Task statement: In the listing that follows, retype every line from the first through the one containing "Behind Urban Infrastructure". Pictures are to be left out.

Records for this task:
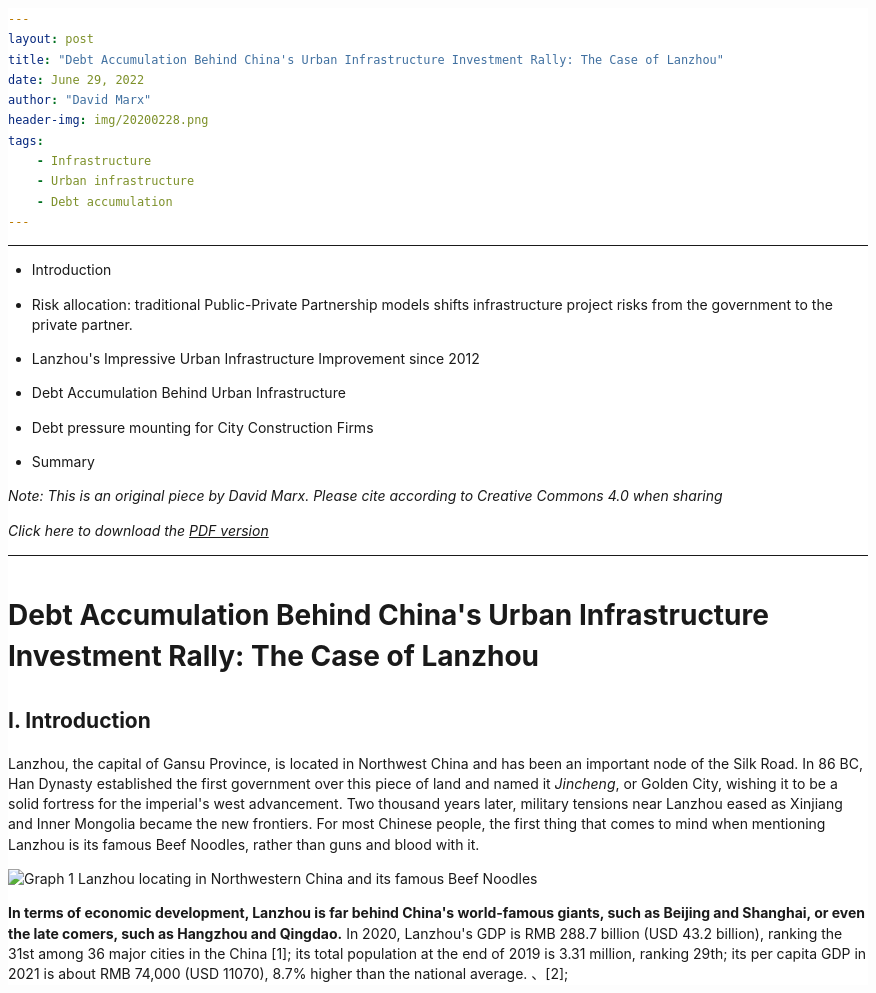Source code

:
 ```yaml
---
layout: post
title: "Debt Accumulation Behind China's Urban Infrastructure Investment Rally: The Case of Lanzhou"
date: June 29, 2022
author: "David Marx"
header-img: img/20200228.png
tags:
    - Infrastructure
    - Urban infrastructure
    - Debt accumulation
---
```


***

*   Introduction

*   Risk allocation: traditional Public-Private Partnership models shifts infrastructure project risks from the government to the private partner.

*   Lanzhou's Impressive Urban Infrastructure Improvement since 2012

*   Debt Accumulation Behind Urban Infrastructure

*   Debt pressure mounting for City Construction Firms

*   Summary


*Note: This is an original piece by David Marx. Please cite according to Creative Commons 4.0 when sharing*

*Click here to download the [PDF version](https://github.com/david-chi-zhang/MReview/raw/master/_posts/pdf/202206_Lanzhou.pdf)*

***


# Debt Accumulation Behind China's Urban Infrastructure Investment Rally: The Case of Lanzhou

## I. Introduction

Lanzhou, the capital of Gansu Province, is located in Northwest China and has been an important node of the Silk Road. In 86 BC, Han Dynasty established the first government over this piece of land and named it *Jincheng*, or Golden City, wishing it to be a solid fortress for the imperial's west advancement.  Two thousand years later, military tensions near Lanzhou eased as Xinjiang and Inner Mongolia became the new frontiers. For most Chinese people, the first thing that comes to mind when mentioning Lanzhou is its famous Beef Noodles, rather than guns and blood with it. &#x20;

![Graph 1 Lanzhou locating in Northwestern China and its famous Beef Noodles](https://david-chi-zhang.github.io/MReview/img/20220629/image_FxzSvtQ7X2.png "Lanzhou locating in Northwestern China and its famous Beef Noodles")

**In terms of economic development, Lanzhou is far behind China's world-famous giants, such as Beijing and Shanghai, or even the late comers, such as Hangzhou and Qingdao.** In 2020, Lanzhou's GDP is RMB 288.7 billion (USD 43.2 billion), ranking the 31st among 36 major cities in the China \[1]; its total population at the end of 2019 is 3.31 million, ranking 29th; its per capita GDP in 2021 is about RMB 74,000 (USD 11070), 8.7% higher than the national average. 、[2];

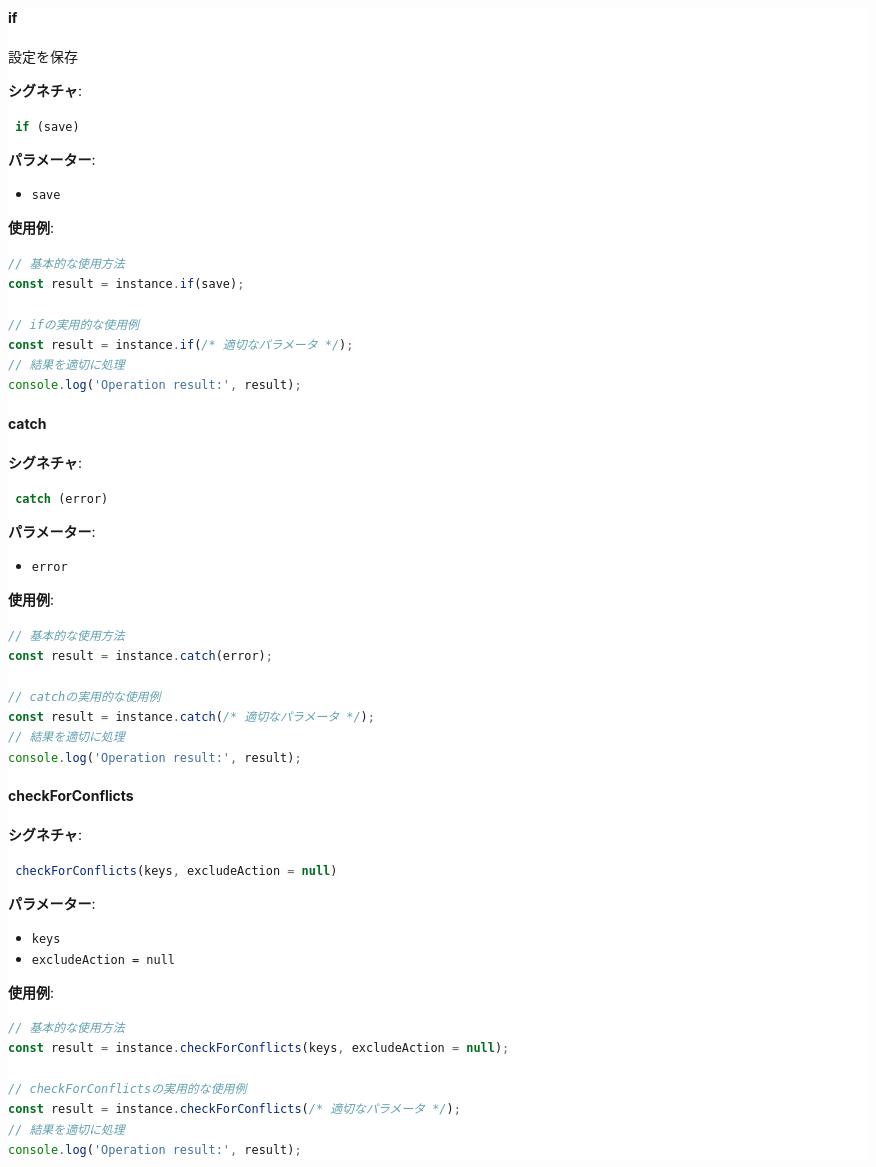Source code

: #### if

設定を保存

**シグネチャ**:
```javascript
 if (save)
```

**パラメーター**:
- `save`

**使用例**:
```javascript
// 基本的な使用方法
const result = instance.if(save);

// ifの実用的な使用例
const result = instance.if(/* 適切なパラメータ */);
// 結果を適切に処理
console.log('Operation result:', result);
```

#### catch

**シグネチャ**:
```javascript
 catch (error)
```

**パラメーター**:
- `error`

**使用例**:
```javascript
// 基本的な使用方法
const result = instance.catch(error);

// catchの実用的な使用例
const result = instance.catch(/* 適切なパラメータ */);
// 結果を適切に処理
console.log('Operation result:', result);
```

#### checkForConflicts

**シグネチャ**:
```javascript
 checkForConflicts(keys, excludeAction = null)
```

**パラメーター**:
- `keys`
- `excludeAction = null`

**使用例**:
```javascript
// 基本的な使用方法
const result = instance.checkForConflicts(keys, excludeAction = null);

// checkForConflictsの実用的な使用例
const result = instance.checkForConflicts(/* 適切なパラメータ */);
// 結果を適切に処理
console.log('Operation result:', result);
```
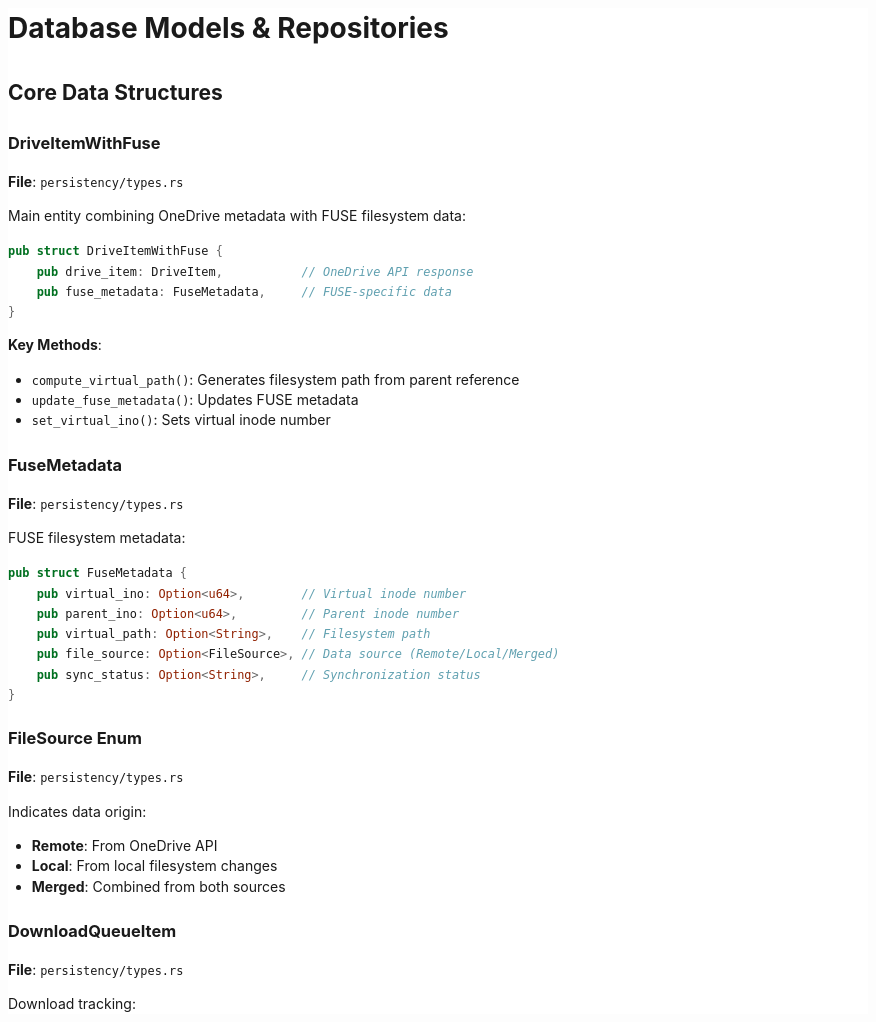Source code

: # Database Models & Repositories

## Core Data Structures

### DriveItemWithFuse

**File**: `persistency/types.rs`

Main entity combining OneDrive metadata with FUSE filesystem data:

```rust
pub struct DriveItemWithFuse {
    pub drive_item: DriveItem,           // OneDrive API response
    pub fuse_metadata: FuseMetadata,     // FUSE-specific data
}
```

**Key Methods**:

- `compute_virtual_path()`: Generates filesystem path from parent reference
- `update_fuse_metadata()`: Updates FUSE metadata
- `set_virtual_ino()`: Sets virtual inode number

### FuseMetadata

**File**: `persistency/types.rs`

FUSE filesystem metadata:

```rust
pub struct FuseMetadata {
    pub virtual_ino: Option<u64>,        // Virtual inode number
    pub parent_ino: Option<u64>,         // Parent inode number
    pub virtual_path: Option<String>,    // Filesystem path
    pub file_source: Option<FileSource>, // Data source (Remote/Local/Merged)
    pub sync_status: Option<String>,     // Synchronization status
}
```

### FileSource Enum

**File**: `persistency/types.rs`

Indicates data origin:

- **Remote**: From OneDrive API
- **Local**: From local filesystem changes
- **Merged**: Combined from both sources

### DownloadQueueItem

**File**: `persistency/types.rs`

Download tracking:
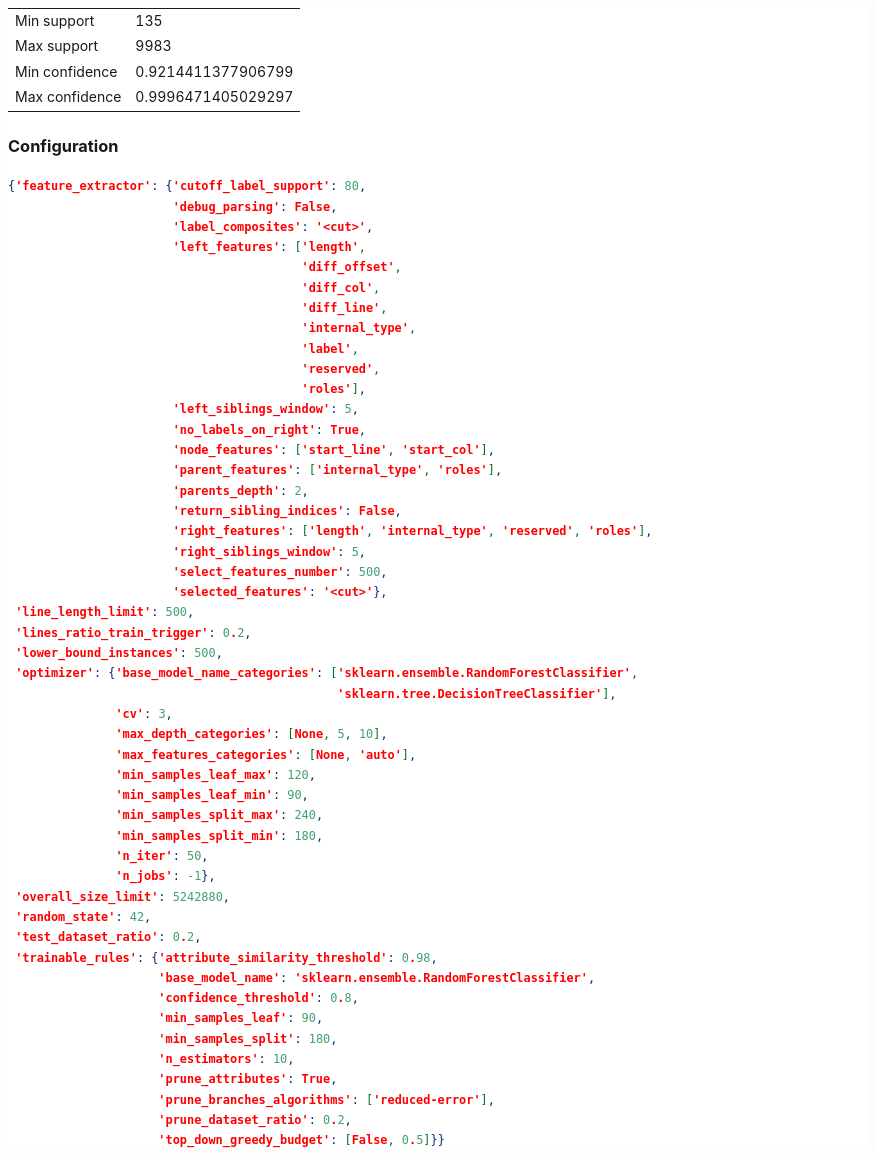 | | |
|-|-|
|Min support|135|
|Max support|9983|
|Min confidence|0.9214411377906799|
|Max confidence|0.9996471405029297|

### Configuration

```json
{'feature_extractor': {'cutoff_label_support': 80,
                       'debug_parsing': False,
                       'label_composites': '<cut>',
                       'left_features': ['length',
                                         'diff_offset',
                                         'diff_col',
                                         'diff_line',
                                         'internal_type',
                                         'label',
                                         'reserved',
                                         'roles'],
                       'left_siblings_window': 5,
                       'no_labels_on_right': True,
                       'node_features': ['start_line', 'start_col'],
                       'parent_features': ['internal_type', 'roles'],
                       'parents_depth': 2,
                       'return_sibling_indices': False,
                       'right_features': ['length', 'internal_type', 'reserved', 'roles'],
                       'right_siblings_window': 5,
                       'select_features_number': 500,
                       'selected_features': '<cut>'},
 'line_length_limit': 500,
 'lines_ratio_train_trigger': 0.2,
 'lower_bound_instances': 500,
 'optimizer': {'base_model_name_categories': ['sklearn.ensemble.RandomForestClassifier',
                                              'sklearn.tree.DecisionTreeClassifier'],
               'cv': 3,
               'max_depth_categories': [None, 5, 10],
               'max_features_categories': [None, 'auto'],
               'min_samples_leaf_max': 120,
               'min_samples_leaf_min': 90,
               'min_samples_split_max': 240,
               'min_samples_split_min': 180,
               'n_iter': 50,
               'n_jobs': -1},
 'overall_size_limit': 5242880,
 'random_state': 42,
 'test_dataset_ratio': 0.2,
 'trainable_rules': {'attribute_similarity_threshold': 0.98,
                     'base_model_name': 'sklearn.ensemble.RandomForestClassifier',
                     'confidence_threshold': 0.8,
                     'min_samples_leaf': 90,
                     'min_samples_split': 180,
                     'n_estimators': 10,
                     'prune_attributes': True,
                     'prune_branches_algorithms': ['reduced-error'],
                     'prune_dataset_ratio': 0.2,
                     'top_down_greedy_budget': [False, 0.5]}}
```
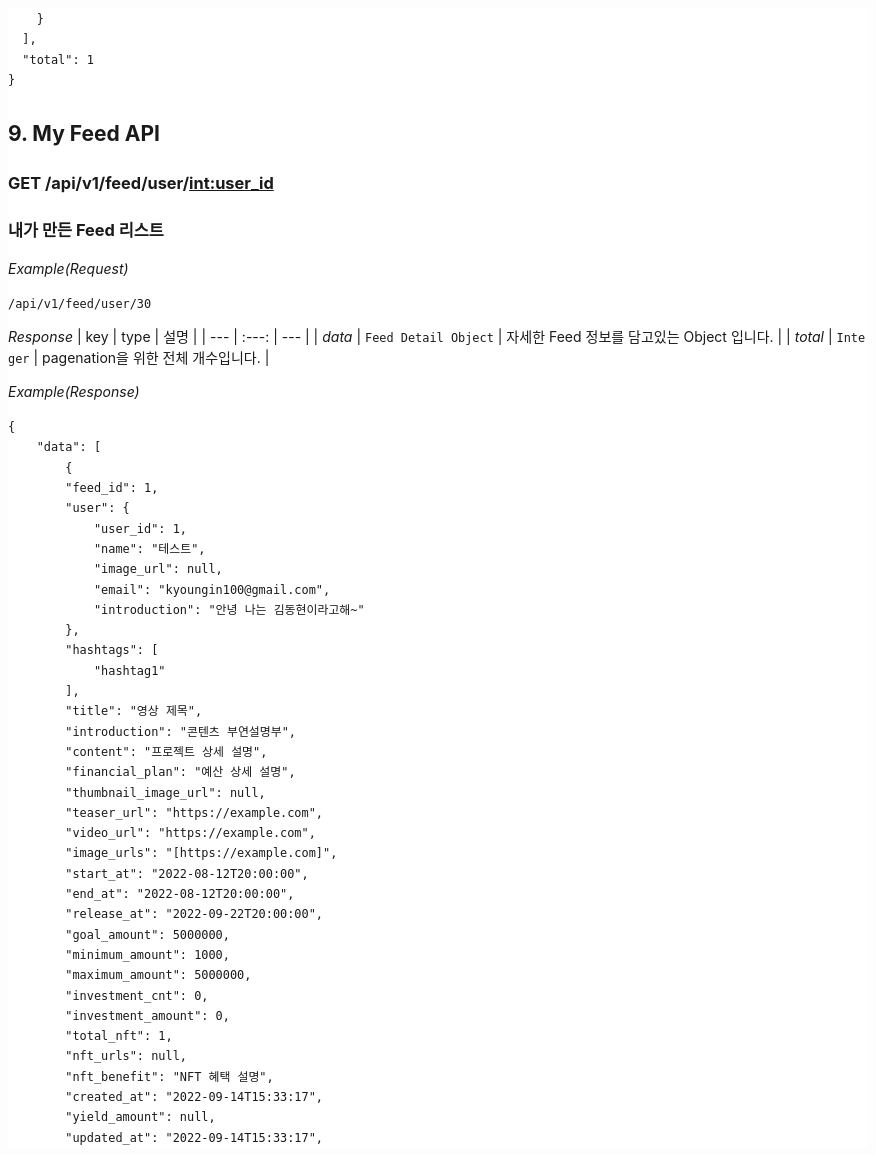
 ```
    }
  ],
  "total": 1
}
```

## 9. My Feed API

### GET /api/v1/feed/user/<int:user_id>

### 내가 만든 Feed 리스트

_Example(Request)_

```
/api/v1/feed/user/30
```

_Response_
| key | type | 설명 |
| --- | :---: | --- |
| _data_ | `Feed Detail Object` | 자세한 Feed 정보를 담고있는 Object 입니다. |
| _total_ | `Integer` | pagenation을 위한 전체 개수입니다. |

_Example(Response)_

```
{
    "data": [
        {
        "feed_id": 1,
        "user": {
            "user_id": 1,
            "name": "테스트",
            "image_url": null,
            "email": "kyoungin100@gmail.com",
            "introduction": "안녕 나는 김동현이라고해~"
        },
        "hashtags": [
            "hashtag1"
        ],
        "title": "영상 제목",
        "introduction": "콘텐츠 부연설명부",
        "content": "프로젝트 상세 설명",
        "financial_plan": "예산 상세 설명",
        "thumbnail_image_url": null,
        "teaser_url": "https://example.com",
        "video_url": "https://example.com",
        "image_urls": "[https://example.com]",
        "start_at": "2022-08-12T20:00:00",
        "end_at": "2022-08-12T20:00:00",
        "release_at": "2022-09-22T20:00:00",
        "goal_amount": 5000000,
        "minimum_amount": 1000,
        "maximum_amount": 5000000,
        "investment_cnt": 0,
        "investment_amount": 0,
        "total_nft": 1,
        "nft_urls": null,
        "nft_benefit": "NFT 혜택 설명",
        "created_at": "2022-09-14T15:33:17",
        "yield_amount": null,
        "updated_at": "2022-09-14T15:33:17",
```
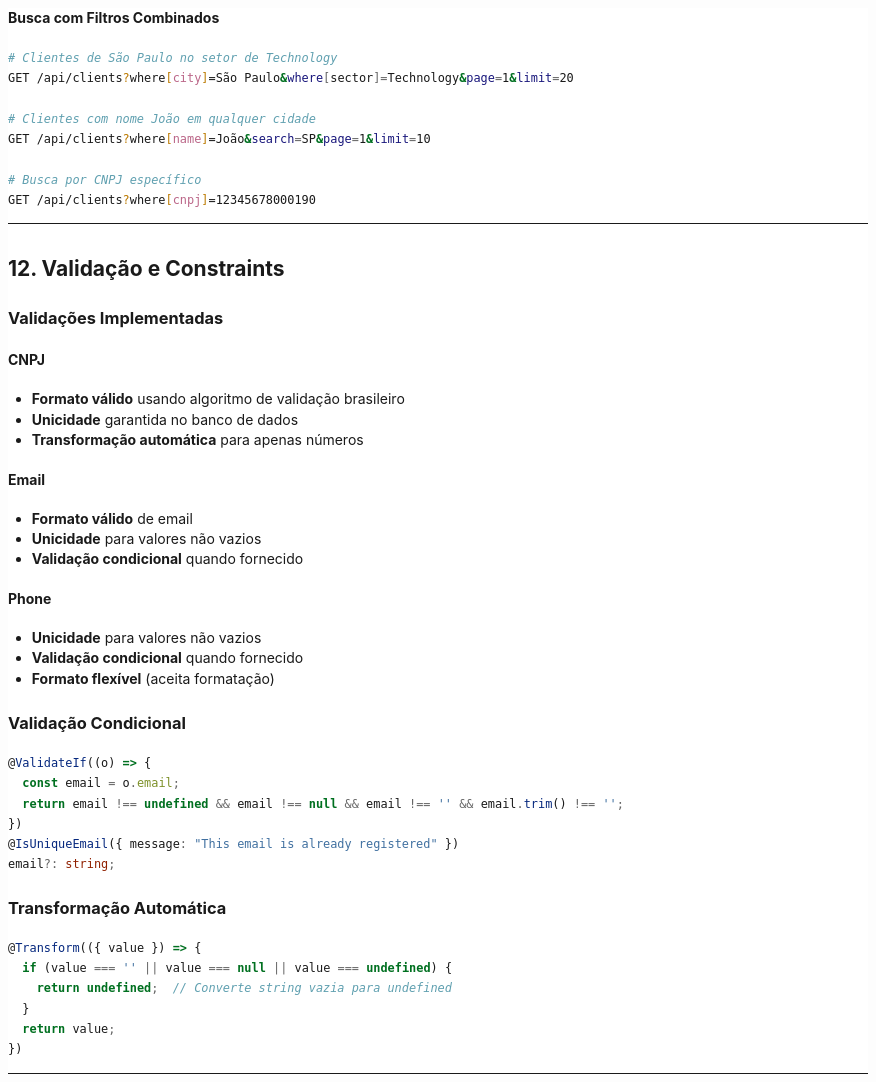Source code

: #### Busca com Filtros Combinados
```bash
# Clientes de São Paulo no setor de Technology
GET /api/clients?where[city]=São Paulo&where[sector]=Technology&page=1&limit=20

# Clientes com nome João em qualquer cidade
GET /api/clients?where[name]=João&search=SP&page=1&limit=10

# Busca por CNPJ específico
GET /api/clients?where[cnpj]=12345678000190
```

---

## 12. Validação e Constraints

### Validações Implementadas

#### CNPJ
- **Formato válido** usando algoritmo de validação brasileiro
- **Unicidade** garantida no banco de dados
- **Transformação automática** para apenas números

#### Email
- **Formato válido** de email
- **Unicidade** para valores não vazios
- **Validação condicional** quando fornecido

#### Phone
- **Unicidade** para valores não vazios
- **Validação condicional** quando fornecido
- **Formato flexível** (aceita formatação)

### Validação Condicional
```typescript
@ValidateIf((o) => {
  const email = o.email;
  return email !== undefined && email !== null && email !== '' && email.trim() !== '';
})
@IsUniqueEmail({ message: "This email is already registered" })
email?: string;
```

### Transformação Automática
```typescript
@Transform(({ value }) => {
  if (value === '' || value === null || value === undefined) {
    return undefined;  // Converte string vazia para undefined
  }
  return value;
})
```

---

Solution below:
Source code

:
 ```yaml
---
layout: post
title: "Debt Accumulation Behind China's Urban Infrastructure Investment Rally: The Case of Lanzhou"
date: June 29, 2022
author: "David Marx"
header-img: img/20200228.png
tags:
    - Infrastructure
    - Urban infrastructure
    - Debt accumulation
---
```


***

*   Introduction

*   Risk allocation: traditional Public-Private Partnership models shifts infrastructure project risks from the government to the private partner.

*   Lanzhou's Impressive Urban Infrastructure Improvement since 2012

*   Debt Accumulation Behind Urban Infrastructure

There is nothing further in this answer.